- [TRY IT] Write out the data word for word, taking care that no picture is carried over.

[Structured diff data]
◇ ◇ ◇
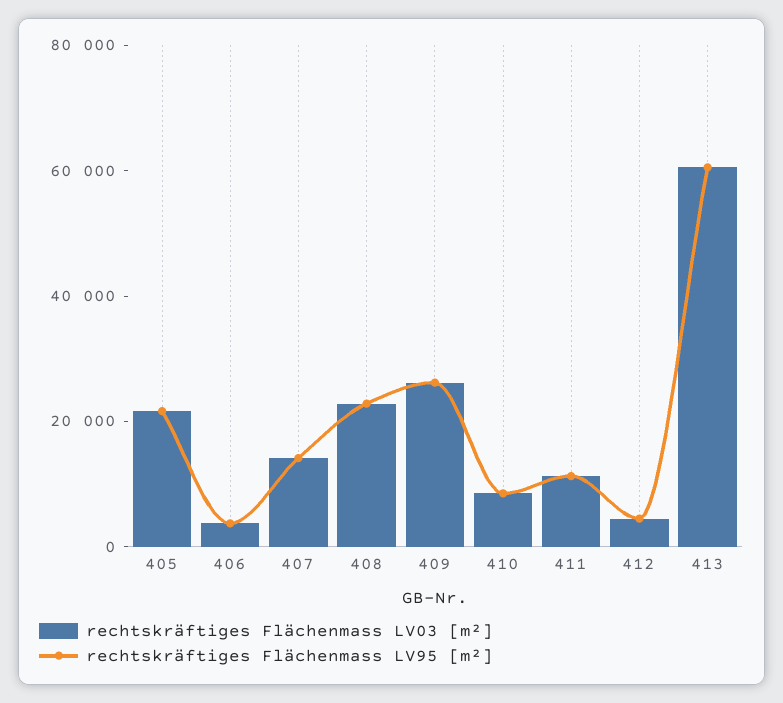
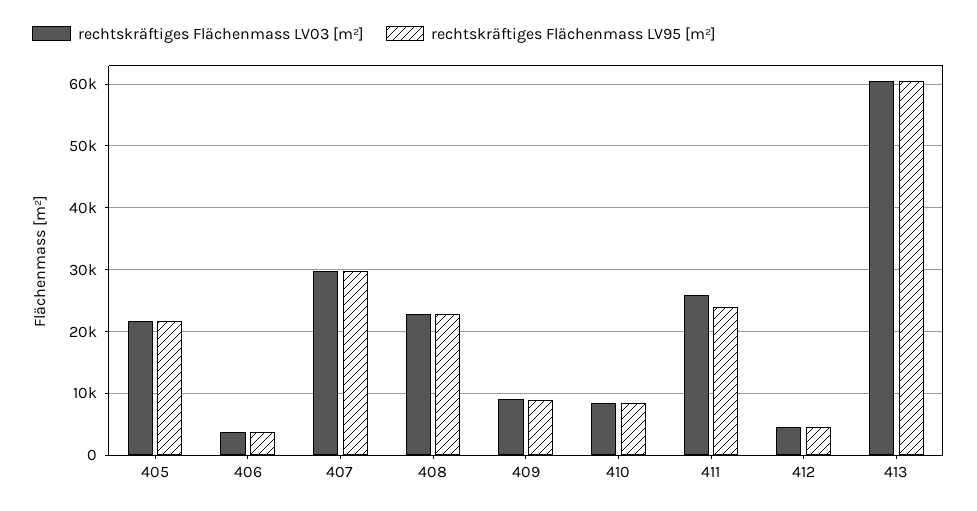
  {
    "rechtskräftiges Flächenmass LV03 [m²]": {
      "405": 22000,
      "406": 4000,
-     "407": 15000,
+     "407": 30000,
      "408": 23000,
-     "409": 25000,
+     "409": 9000,
      "410": 8000,
-     "411": 10000,
+     "411": 26000,
      "412": 4000,
      "413": 61000
    },
    "rechtskräftiges Flächenmass LV95 [m²]": {
      "405": 22000,
      "406": 4000,
-     "407": 15000,
+     "407": 30000,
      "408": 23000,
-     "409": 25000,
+     "409": 9000,
      "410": 8000,
-     "411": 10000,
+     "411": 24000,
      "412": 4000,
      "413": 61000
    }
  }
◇ ◇ ◇
- [EXERCISE RESPONSE]
  {
    "rechtskräftiges Flächenmass LV03 [m²]": {
      "405": 22000,
      "406": 4000,
-     "407": 15000,
+     "407": 30000,
      "408": 23000,
-     "409": 25000,
+     "409": 9000,
      "410": 8000,
-     "411": 10000,
+     "411": 26000,
      "412": 4000,
      "413": 61000
    },
    "rechtskräftiges Flächenmass LV95 [m²]": {
      "405": 22000,
      "406": 4000,
-     "407": 15000,
+     "407": 30000,
      "408": 23000,
-     "409": 25000,
+     "409": 9000,
      "410": 8000,
-     "411": 10000,
+     "411": 24000,
      "412": 4000,
      "413": 61000
    }
  }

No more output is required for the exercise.